La région préalpine slovène
Les prévisions météorologiques de la veille au soir laissaient craindre le pire. De fortes tempêtes étaient annoncées. Dieu merci, elles nous ont épargnés. Dans la nuit vers...


Publié: 08.06.2022
Aujourd'hui, un résumé de deux jours.
Je n'étais pas du tout conscient de la proximité de la Croatie.
Après un petit-déjeuner dans notre pension, nous avons d'abord pris la direction de l'Italie. C'était une erreur de navigation de ma part. Nous avons juste frôlé l'Italie avant de tourner en direction de la Croatie.
Avec encore du soleil à profusion et 32 degrés. Le trafic urbain à Rijeka était vraiment agréable.
Nous sommes ensuite tombés sur l'autoroute. Mais il est difficile de trouver une alternative praticable pour se rendre à l'île de Krk. À Krk, le village de Vrbnik était notre objectif. Je le connais d'un précédent voyage. Il n'a pas beaucoup changé. Seulement notre ancienne pension ne semblait plus exister.
À Vrbnik, nous avons visité la vieille ville et avons passé le reste de l'après-midi dans un bar sur la plage.
Ce matin, nous sommes partis relativement tôt. Nos chemins se sont de nouveau séparés. Olaf a continué vers Crest. Je suis parti vers l'est, en direction de la Bosnie. Après de supposées "raccourcis" qui menaient tous par des routes en gravier partiellement très mauvaises, je me suis à nouveau remis entre les mains de mon GPS. Il m'a guidé sous la pluie et à seulement 12-15 degrés à travers les montagnes en direction de la Bosnie.
J'aime toujours rouler avec la visière de mon casque ouverte, mes yeux sont généralement bien protégés contre les insectes volants grâce à mes lunettes. Mais juste mes yeux, une abeille a estimé qu'elle devait voler contre mon sourcil droit, elle a piqué immédiatement et a probablement touché un nerf important avec son dard, toute la moitié droite de mon visage me faisait horriblement mal, y compris les dents, il n'était plus question de porter le casque. Après un Ibuprofène et une longue pause, j'ai pu continuer, mais cette fois avec la visière fermée.

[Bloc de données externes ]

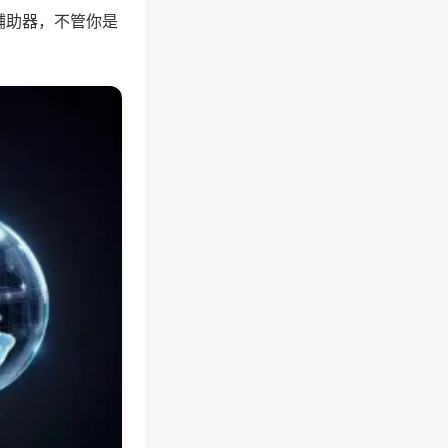
辅助器，不管你是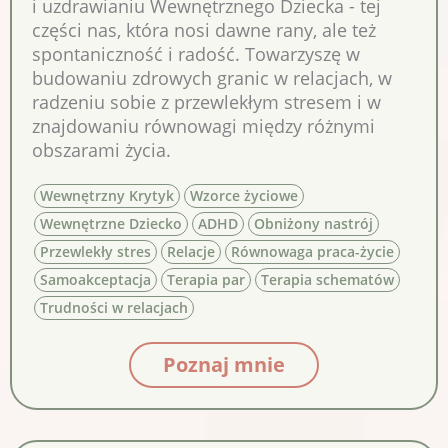
i uzdrawianiu Wewnętrznego Dziecka - tej
części nas, która nosi dawne rany, ale też
spontaniczność i radość. Towarzyszę w
budowaniu zdrowych granic w relacjach, w
radzeniu sobie z przewlekłym stresem i w
znajdowaniu równowagi między różnymi
obszarami życia.
Wewnętrzny Krytyk
Wzorce życiowe
Wewnętrzne Dziecko
ADHD
Obniżony nastrój
Przewlekły stres
Relacje
Równowaga praca-życie
Samoakceptacja
Terapia par
Terapia schematów
Trudności w relacjach
Poznaj mnie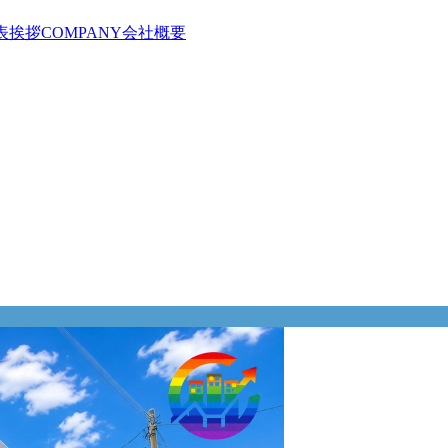
表挨拶
COMPANY
会社概要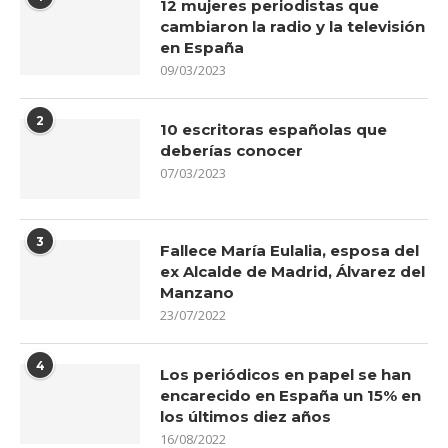
12 mujeres periodistas que
cambiaron la radio y la televisión
en España
09/03/2023
2
10 escritoras españolas que
deberías conocer
07/03/2023
3
Fallece María Eulalia, esposa del
ex Alcalde de Madrid, Álvarez del
Manzano
23/07/2022
4
Los periódicos en papel se han
encarecido en España un 15% en
los últimos diez años
16/08/2022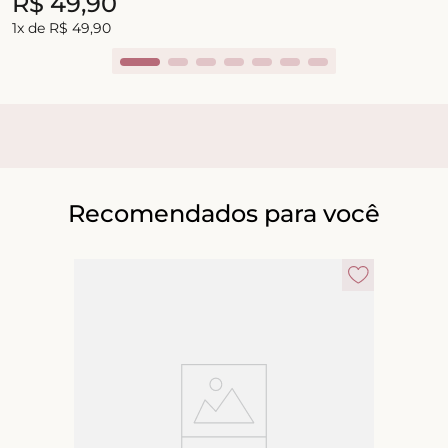
R$
49
,
90
1
x de
R$
49
,
90
Recomendados para você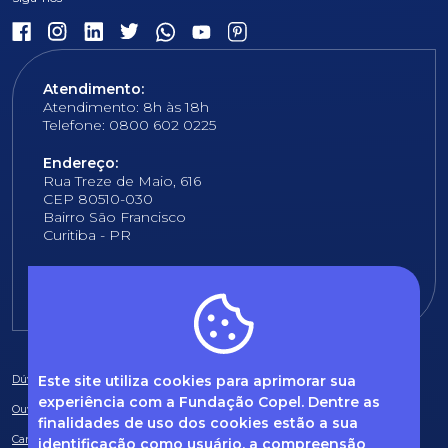
Atendimento:
Atendimento: 8h às 18h
Telefone: 0800 602 0225
Endereço:
Rua Treze de Maio, 616
CEP 80510-030
Bairro São Francisco
Curitiba - PR
E-mail:
fundacao@fcopel.org.br
Este site utiliza cookies para aprimorar sua
Dúvidas frequentes
experiência com a Fundação Copel. Dentre as
Ouvidoria
finalidades de uso dos cookies estão a sua
Canal de Denúncias
identificação como usuário, a compreensão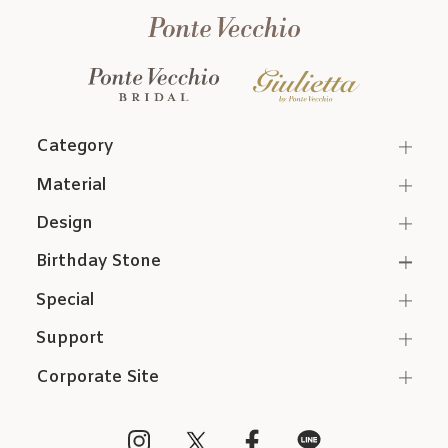
Category
Material
Design
Birthday Stone
Special
Support
Corporate Site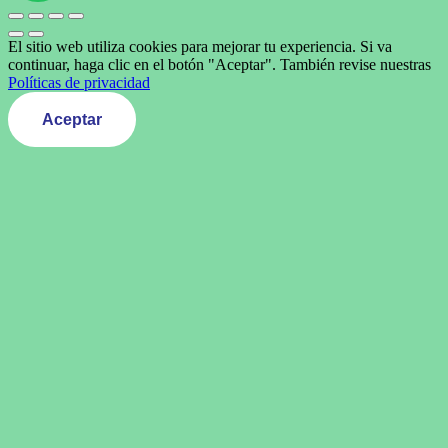
El sitio web utiliza cookies para mejorar tu experiencia. Si va
continuar, haga clic en el botón "Aceptar". También revise nuestras
Políticas de privacidad
Aceptar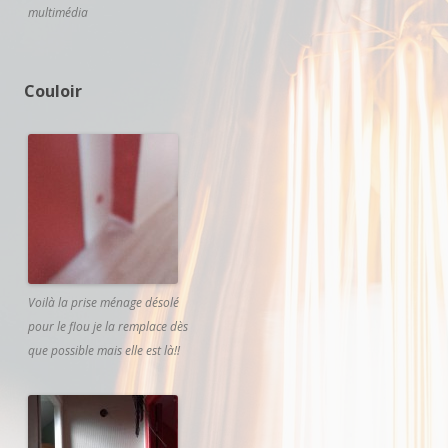
multimédia
Couloir
Voilà la prise ménage désolé
pour le flou je la remplace dès
que possible mais elle est là!!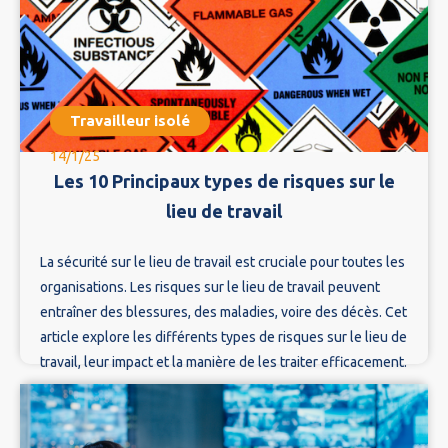
Travailleur isolé
14/1/25
Les 10 Principaux types de risques sur le
lieu de travail
La sécurité sur le lieu de travail est cruciale pour toutes les
organisations. Les risques sur le lieu de travail peuvent
entraîner des blessures, des maladies, voire des décès. Cet
article explore les différents types de risques sur le lieu de
travail, leur impact et la manière de les traiter efficacement.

Et soudain, la guerre des Balkans, ou plutôt les guerres des Balkans, étaient de nouveau très proches. De plus en plus de ruines apparaissaient sur le bord de la route, beaucoup de maisons avaient encore des impacts de balles. Le point culminant, celui qui a vraiment donné des frissons, était une route à travers une zone forestière. Partout le long des routes, des panneaux avertissaient des mines. Mieux vaut ne pas quitter la route ici.
Arrivé à Bihać, j'ai pris une chambre d'hôtel. À 16€ pour une nuit, il ne vaut pas la peine de réfléchir à la possibilité de camper.
Demain, nous continuerons en direction de Mostar.